Pengamat menilai pemerintah terlalu mudah menjadikan subsidi energi sebagai ‘korban pertama’ ketika APBN tertekan, tanpa memperhatikan dampak sosialnya. Padahal, subsidi energi masih sangat dibutuhkan oleh mayoritas masyarakat.

“Bukan soal pro-pasar atau pro-negara, tapi soal keadilan. Jangan rakyat kecil yang terus disuruh berhemat,” kritik Ahmad Nashir.

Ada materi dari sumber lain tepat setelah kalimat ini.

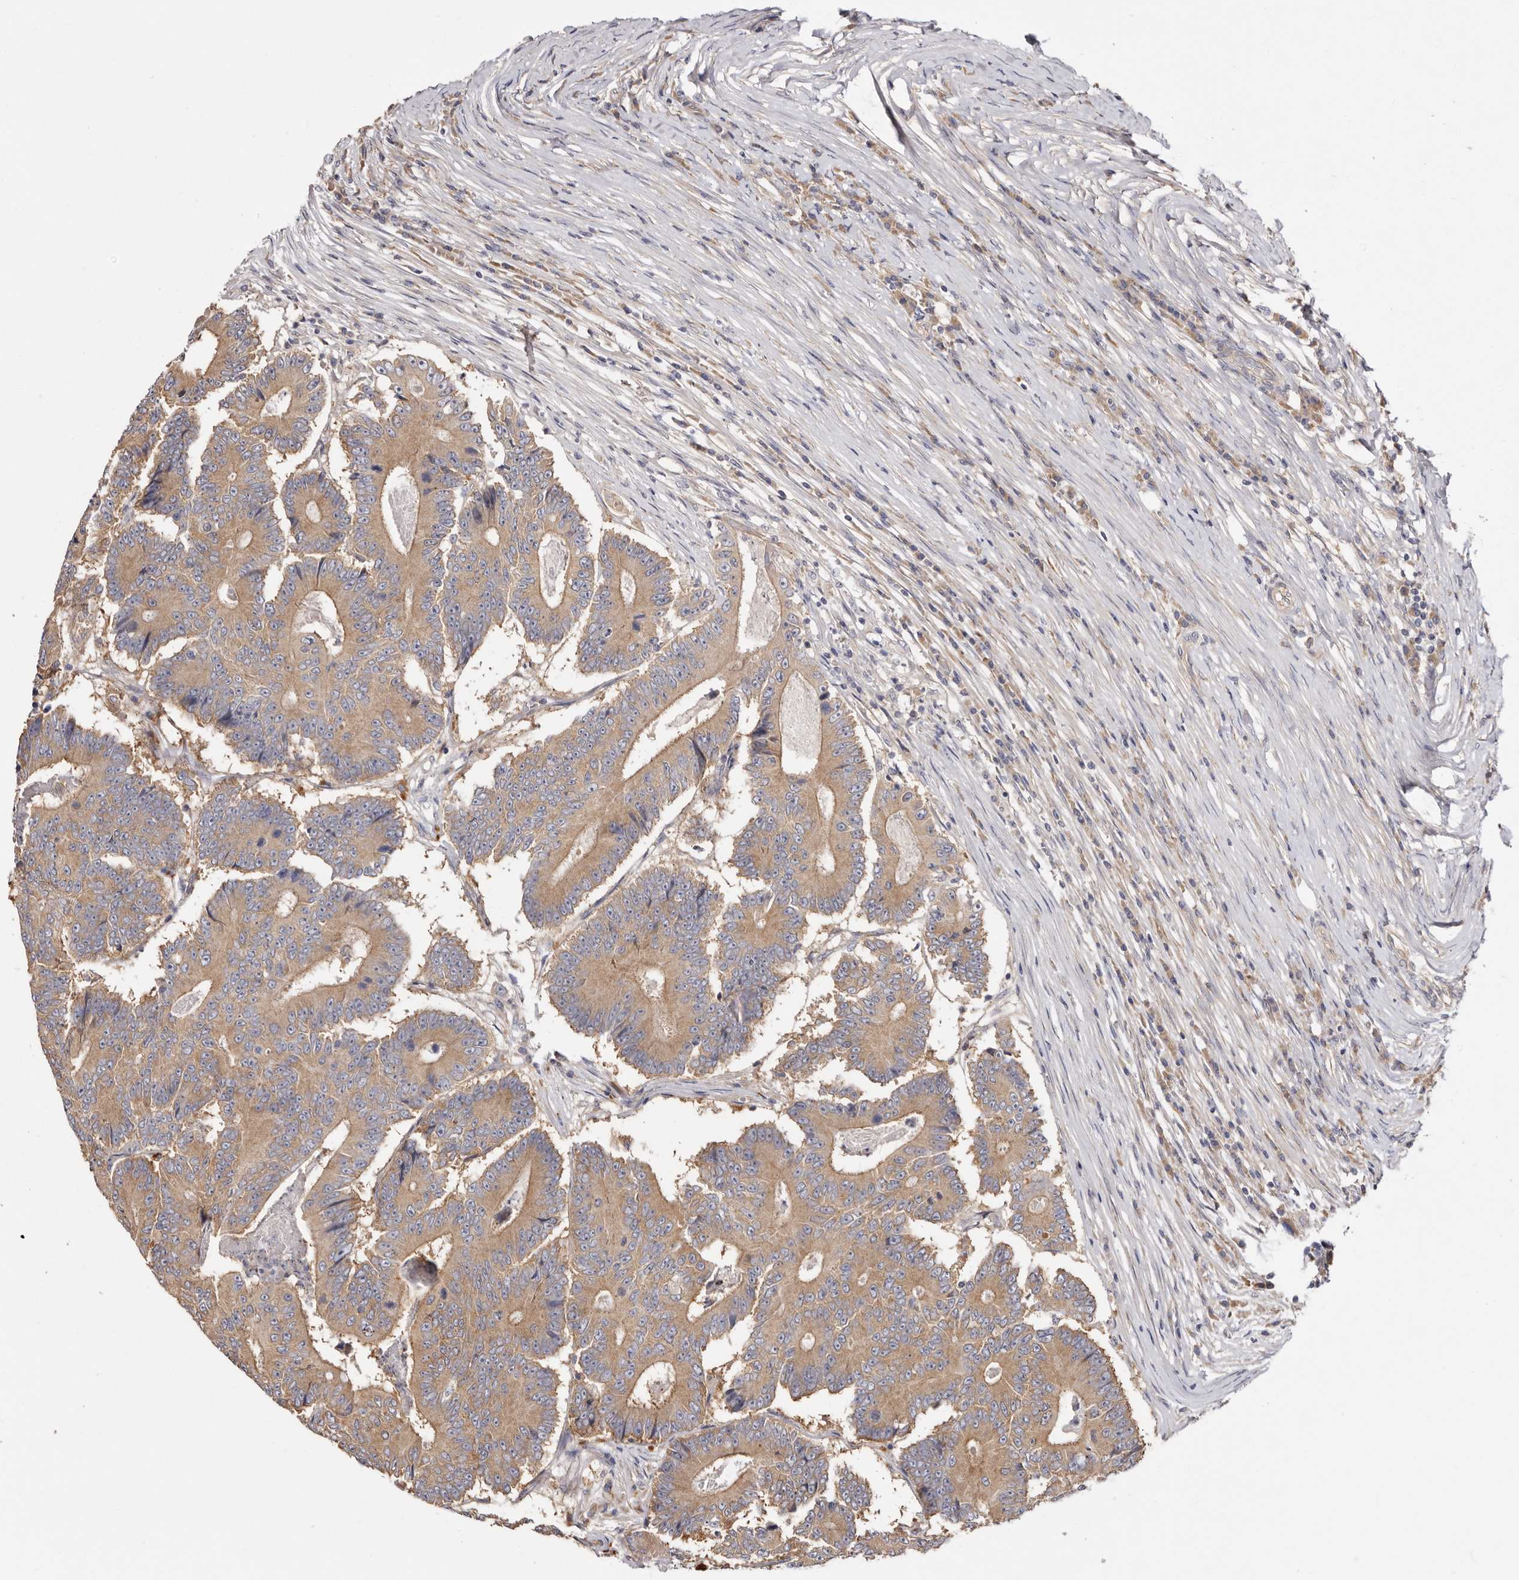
{"staining": {"intensity": "moderate", "quantity": ">75%", "location": "cytoplasmic/membranous"}, "tissue": "colorectal cancer", "cell_type": "Tumor cells", "image_type": "cancer", "snomed": [{"axis": "morphology", "description": "Adenocarcinoma, NOS"}, {"axis": "topography", "description": "Colon"}], "caption": "DAB (3,3'-diaminobenzidine) immunohistochemical staining of human colorectal cancer shows moderate cytoplasmic/membranous protein expression in approximately >75% of tumor cells.", "gene": "FAM167B", "patient": {"sex": "male", "age": 83}}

Solusi: Perbaiki Target, Bukan Pangkas Total

Daripada memangkas subsidi secara total, pemerintah seharusnya memperbaiki mekanisme penyaluran agar tepat sasaran. Teknologi digital dan data kependudukan bisa digunakan untuk memastikan subsidi hanya diterima kelompok rentan.

“Bukan kurangi anggaran, tapi benahi distribusi. Itu tugas negara,” tegas Nashir.

Rakyat Berhak atas Energi Terjangkau

Energi adalah hak dasar, bukan barang mewah. Dalam situasi ekonomi yang belum sepenuhnya pulih, kebijakan pemangkasan subsidi bisa memperparah ketimpangan dan menurunkan daya beli rakyat.